Over 60% of Latin American adults are still unbanked, which means they don’t have credit or debit cards. Even amongst those who are banked, there are still three things that you must take into account:

  • Credit card limits tend to be fairly low, so payments via installment plans are extremely common and largely preferred.
  • Many will still feel uncomfortable using their credit card information online, and they might want to pay with an offline method for their first interaction with your company.
  • Many credit cards only allow domestic purchases. In Brazil, Latin America’s giant, 70% of all issued credit cards are national purchases-only, but it doesn’t end there: even the remaining 30% of cardholders whose credit cards do allow international purchases are charged a 6.38% tax called IOF on every cross-border operation. Argentina’s current situation for international payments is so messy and complex that it would require a completely separate blog post; and you might as well cross Venezuela off your list.

As you probably figured out by now, you absolutely must offer local payment solutions, and in each country’s local currency (PayPal will only work as a local payment option –i.e. which allows people to pay you in local currency and with local payment methods- in Mexico). Ebanx offers the most comprehensive solution for Brazil, Mexico and Peru, allowing your clients to pay in cash, domestic credit cards (including installment plans!), local bank transfers, and other payment methods. PayU Latam works for Colombia, Chile and Panama.

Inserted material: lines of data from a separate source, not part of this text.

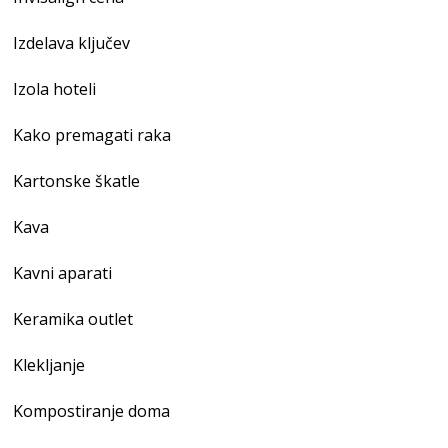
Izdelava ključev
Izola hoteli
Kako premagati raka
Kartonske škatle
Kava
Kavni aparati
Keramika outlet
Klekljanje
Kompostiranje doma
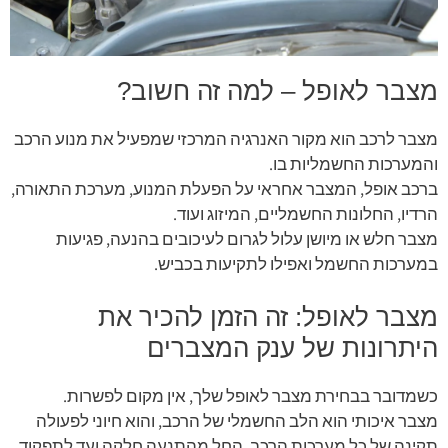
מצבר לאופל – למה זה חשוב?
מצבר לרכב הוא מקור האנרגיה המרכזי שמפעיל את מנוע הרכב
והמערכות החשמליות בו.
ברכב אופל, המצבר אחראי על הפעלת המנוע, מערכת התאורה,
הרדיו, החלונות החשמליים, המיזוג ועוד.
מצבר חלש או מיושן עלול לגרום לעיכובים בהנעה, פגיעות
במערכות החשמל ואפילו לתקיעות בכביש.
מצבר לאופל: זה הזמן להכיר את
היתרונות של ענק המצברים
כשמדובר בבחירת מצבר לאופל שלך, אין מקום לפשרות.
מצבר איכותי הוא הלב החשמלי של הרכב, והוא חיוני לפעולה
תקינה של כל מערכות הרכב, החל מהתנעה חלקה ועד לתפקוד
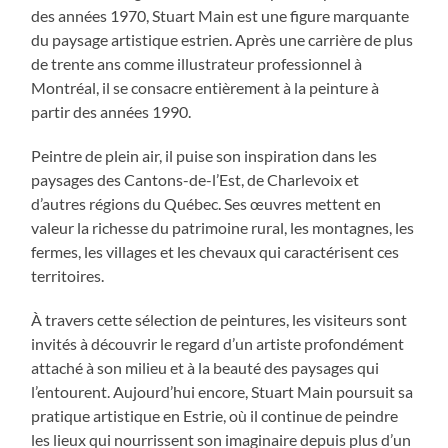
des années 1970, Stuart Main est une figure marquante
du paysage artistique estrien. Après une carrière de plus
de trente ans comme illustrateur professionnel à
Montréal, il se consacre entièrement à la peinture à
partir des années 1990.
Peintre de plein air, il puise son inspiration dans les
paysages des Cantons-de-l’Est, de Charlevoix et
d’autres régions du Québec. Ses œuvres mettent en
valeur la richesse du patrimoine rural, les montagnes, les
fermes, les villages et les chevaux qui caractérisent ces
territoires.
À travers cette sélection de peintures, les visiteurs sont
invités à découvrir le regard d’un artiste profondément
attaché à son milieu et à la beauté des paysages qui
l’entourent. Aujourd’hui encore, Stuart Main poursuit sa
pratique artistique en Estrie, où il continue de peindre
les lieux qui nourrissent son imaginaire depuis plus d’un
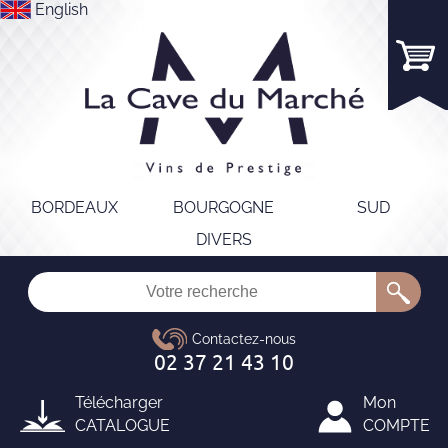
English
BORDEAUX
BOURGOGNE
SUD
DIVERS
Télécharger
Mon
CATALOGUE
COMPTE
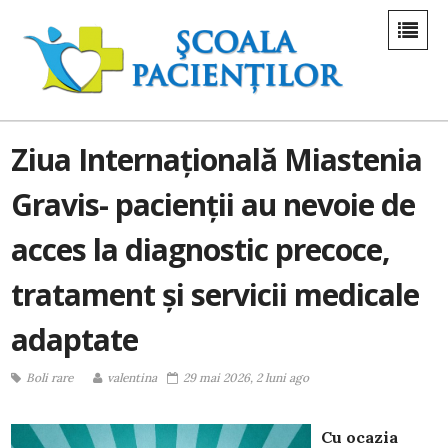
Ziua Internațională Miastenia
Gravis- pacienții au nevoie de
acces la diagnostic precoce,
tratament și servicii medicale
adaptate
Boli rare
valentina
29 mai 2026, 2 luni ago
Cu ocazia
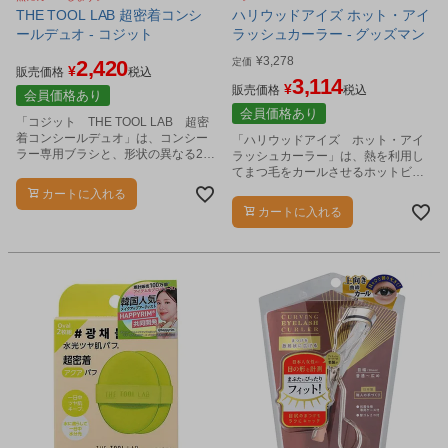
THE TOOL LAB 超密着コンシ
ハリウッドアイズ ホット・アイ
ールデュオ - コジット
ラッシュカーラー - グッズマン
¥
3,278
2,420
定価
¥
販売価格
税込
3,114
¥
販売価格
税込
会員価格あり
会員価格あり
「コジット THE TOOL LAB 超密
着コンシールデュオ」は、コンシー
「ハリウッドアイズ ホット・アイ
ラー専用ブラシと、形状の異なる2種
ラッシュカーラー」は、熱を利用し
類のフィンガーパフを組み合わせた3
てまつ毛をカールさせるホットビュ
点セットです。
ーラーです。
カートに入れる
カートに入れる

Although Stripe will work seamlessly for charging in local currency in many countries like Colombia, Chile, and Mexico, your clients in Brazil may have some trouble (their transaction may be declined and if approved, they will still have to pay the IOF tax), and it obviously doesn’t have the installment payment plans or offline payments advantages. I would include it as a secondary/alternative option in every country except Brazil, Venezuela and Argentina.


  1. Consider inflation and currency volatility

Inflation is a common illness in Latin America, and exchange rate volatility tends to come along with it. Argentina and Venezuela are amongst the countries with the highest inflation rates in the world, and inflation fears now haunt Brazil as well. In this scenario, you must be prepared to act fast and quickly modify your pricing strategies. Raising prices is largely unpopular and in general you might lose a few clients with every hike, but ultimately it is something that people in high-inflation countries are used to and sometimes even expect. It’s a great idea to have a pricing contingency plan ahead of time for every different scenario that you can think of.

Latin America is a breeding ground for entrepreneurs and it is ripe for disruption. But you should only go for it if you are ready to combine sophisticated planning with the ability to cope with unexpected change.